I found the book fascinating, enraging, depressing, only sometimes uplifting. What is encouraging is the fact that, where courage and good sense and humility for a moment combine, people caught up in this monstrous charade that is destroying families can get themselves out of the chasm and re-discover a modicum of serenity. What is so depressing is the thought that this appears to happen rarely; because most - but by no means all - of the people responsible for this nonsense are acting in good faith, one is up against a quasi-religious fervour that is impervious to calm, reasoned argument. Patients themselves are obviously feeling rudderless on the seas of life, and vulnerable, and this makes them suggestible in the incapable hands of zealous psycho-missionaries. What a tragic social phenomenon. The tragedy also remains, apart from the shattered lives left behind by this "in-yer-face" movement, that it risks obscuring the plight of those genuinely abused.
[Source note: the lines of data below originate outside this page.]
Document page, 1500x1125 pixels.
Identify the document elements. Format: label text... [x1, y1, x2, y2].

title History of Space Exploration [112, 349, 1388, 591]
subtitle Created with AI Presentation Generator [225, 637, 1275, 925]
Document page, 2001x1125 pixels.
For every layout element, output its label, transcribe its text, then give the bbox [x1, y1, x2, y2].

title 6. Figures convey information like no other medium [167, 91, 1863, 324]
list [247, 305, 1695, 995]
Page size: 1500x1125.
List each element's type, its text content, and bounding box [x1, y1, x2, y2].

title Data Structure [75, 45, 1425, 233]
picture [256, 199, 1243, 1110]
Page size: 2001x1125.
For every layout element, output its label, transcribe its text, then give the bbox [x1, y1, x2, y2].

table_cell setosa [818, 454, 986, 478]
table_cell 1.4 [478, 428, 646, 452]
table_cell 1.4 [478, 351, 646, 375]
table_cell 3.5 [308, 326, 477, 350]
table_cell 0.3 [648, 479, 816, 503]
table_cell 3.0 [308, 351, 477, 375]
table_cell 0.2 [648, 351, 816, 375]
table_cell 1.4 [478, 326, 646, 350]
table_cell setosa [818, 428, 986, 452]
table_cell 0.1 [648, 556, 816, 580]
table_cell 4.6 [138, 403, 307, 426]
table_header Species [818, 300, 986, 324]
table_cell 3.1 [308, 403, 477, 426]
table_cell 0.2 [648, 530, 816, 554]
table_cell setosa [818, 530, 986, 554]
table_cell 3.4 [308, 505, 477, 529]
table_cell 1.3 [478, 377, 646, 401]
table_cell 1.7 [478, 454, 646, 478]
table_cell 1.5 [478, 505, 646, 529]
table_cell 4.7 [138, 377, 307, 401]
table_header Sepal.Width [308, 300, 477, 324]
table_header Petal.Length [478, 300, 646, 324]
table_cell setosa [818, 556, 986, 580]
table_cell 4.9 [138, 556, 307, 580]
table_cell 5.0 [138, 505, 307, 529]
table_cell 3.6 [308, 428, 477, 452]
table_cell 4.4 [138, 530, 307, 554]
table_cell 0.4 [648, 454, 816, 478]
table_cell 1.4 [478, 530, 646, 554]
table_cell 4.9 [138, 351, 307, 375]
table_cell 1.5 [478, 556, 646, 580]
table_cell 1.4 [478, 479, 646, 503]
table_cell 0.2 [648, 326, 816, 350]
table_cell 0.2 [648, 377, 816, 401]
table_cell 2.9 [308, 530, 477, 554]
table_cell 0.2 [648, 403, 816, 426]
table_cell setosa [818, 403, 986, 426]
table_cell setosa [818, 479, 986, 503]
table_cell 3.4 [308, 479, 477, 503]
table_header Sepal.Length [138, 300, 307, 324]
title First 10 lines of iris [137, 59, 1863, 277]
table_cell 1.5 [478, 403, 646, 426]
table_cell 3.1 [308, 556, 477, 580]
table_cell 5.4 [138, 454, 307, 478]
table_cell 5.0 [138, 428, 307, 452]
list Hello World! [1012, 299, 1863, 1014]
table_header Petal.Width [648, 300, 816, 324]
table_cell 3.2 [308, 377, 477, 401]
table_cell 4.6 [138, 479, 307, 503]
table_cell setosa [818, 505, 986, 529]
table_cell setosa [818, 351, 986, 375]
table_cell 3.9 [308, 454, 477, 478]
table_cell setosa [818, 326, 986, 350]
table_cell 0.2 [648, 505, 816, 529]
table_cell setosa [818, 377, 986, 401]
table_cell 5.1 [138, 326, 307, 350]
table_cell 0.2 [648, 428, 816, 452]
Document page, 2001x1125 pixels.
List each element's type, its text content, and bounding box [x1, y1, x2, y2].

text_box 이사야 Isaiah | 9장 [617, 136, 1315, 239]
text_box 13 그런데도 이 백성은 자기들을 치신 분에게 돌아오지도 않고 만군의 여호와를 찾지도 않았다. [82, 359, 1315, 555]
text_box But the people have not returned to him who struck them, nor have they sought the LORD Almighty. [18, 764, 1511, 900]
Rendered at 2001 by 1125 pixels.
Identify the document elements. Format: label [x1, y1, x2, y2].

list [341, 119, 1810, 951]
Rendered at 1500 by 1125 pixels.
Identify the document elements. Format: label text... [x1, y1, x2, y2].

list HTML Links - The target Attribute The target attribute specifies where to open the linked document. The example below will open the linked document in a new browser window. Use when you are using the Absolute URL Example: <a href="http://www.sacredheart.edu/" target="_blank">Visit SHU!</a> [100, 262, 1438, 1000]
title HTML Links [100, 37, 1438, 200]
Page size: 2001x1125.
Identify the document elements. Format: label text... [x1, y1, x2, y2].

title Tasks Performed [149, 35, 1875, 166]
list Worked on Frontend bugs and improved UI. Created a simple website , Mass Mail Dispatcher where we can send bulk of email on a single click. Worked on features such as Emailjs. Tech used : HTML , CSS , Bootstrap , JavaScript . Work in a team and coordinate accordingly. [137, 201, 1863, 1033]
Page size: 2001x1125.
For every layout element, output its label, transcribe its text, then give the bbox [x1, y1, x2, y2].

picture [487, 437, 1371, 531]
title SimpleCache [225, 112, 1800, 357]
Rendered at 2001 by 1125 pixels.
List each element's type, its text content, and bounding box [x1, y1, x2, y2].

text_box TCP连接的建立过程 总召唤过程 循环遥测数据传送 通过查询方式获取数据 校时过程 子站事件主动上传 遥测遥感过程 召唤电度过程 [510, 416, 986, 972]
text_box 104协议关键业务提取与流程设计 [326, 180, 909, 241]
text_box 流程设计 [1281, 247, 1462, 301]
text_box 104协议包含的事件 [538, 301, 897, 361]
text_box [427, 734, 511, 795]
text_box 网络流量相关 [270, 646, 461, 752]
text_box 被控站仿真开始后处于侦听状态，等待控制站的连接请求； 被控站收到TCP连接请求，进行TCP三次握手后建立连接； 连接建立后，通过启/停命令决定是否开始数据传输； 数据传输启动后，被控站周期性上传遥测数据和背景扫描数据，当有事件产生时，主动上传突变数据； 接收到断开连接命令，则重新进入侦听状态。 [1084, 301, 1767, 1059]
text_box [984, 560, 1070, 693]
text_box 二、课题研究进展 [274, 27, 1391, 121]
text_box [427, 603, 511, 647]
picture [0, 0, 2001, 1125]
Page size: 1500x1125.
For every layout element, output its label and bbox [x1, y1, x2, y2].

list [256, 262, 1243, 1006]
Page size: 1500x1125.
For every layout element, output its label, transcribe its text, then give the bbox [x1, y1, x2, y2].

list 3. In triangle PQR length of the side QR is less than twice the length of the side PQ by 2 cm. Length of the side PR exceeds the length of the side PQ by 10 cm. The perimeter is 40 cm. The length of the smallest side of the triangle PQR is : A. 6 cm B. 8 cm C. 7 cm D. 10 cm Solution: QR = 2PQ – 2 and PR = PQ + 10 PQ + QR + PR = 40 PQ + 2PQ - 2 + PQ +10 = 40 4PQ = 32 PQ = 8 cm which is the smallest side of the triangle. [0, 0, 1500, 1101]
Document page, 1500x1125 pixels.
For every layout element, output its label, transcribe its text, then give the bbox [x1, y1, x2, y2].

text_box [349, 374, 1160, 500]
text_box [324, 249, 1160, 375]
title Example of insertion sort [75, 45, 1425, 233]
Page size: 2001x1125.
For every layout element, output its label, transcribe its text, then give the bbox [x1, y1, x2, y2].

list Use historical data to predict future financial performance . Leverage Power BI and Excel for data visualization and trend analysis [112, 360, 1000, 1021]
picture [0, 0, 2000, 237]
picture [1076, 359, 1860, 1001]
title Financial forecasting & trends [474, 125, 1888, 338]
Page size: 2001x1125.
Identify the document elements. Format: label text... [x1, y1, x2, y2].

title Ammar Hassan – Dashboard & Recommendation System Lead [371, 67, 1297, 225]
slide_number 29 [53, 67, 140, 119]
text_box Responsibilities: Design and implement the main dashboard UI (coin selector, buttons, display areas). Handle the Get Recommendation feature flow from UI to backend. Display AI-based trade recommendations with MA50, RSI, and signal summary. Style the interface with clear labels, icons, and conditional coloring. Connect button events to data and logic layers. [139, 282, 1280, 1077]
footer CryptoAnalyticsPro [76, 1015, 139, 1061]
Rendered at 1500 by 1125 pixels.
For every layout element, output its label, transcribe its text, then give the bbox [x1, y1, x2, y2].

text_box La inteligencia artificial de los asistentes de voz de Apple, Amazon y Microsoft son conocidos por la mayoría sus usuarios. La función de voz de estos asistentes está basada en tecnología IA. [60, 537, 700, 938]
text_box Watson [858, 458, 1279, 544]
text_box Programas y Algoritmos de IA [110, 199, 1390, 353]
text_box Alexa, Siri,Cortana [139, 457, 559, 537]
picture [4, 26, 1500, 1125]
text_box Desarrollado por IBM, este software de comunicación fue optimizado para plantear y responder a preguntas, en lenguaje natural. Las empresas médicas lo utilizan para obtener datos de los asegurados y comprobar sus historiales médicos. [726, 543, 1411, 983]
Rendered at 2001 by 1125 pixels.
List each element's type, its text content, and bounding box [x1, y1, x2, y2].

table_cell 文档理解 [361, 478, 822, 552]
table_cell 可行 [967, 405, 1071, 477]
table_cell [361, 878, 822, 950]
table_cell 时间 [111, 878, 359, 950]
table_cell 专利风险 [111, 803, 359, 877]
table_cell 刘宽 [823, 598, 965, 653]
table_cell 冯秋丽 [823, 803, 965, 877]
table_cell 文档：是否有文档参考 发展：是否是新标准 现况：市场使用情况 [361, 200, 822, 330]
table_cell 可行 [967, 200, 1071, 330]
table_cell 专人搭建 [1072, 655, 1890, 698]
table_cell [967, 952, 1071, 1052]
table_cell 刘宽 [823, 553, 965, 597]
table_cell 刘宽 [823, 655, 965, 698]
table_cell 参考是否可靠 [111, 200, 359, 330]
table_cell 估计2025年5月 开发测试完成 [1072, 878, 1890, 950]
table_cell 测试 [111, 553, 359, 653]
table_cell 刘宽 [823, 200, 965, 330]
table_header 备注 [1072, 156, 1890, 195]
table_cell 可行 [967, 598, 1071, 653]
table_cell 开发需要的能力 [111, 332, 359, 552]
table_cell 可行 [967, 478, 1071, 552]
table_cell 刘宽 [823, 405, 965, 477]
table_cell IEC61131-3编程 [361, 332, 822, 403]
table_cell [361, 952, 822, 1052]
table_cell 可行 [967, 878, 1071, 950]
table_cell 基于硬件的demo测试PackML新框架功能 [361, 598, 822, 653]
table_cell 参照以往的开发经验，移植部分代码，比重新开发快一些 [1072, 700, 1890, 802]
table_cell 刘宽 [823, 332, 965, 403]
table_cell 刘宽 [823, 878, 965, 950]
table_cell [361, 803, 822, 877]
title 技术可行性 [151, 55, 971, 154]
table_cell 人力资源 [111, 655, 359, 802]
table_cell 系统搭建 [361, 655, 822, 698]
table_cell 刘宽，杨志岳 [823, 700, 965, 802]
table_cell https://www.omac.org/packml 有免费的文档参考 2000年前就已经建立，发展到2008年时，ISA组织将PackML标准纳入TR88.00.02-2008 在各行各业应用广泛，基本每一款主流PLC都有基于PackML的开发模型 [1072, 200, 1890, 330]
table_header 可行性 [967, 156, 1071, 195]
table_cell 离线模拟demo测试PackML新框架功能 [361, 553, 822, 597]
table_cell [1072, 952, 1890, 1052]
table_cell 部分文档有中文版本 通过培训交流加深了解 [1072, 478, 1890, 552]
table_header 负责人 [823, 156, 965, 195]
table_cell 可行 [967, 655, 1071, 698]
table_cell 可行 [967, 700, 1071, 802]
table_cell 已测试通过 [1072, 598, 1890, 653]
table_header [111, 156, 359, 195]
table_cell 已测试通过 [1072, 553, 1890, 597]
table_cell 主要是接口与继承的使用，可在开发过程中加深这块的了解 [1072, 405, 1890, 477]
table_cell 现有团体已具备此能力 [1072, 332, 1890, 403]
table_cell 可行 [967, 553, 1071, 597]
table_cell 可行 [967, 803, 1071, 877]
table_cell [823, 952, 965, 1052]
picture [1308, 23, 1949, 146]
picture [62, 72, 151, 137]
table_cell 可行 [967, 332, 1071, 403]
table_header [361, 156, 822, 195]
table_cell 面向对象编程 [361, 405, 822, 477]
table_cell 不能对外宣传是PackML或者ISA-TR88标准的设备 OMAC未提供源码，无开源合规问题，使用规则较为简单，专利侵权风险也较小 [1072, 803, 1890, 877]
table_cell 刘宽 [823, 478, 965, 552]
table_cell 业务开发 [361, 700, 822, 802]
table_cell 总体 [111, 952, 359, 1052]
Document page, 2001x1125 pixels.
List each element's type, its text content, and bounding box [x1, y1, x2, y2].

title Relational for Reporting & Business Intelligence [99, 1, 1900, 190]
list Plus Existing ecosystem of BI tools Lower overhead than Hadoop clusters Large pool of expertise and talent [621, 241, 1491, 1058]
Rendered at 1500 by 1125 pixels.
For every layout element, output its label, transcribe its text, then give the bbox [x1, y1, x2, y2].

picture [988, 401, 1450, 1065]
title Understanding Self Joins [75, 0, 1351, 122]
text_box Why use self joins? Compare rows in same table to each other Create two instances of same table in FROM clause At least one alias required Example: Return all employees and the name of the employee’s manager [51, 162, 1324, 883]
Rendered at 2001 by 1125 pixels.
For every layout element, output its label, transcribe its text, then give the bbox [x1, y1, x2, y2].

Read the book.

A brilliantly researched and heartfelt book

Written by a father who saw his family ruined by recovered memories of abuse, this wonderful book tells the sad story of the recovered memory movement. The book is both exciting and horrifying as he tells his own true story and then carefully presents the evidence of the tragic development of the idea of recovered memories. This heartbreaking story has been repeated in too many families across the US.

Gripping, accessible, very informative, upsetting

For the interviews with parents and former believers in recovered memory alone, this book is worth reading. It is long (about 600 pages) but there is little padding. I could not stop reading it, and found the authors' way of presenting their arguments very fair, despite the sensitive nature of the subject. They do not at all seek to minimise the importance of real abuse of children, but give ample evidence that psychotherapists and others are - sometimes with good intentions - abusing their positions to create a theory according to which even the most appaling abuse in childhood can be completely forgotten until the therapist recovers it, sometimes in horrendous ways. The authors don't believe it. Those who've been abused remember something, and don't need suggestions made to them. The best chapter is 'Why now?' which seeks to explain what seems like a contemporary form of witch hunting. I have always been very suspicious of arguments about memories being invented, but I can see, having read this book, how it can happen.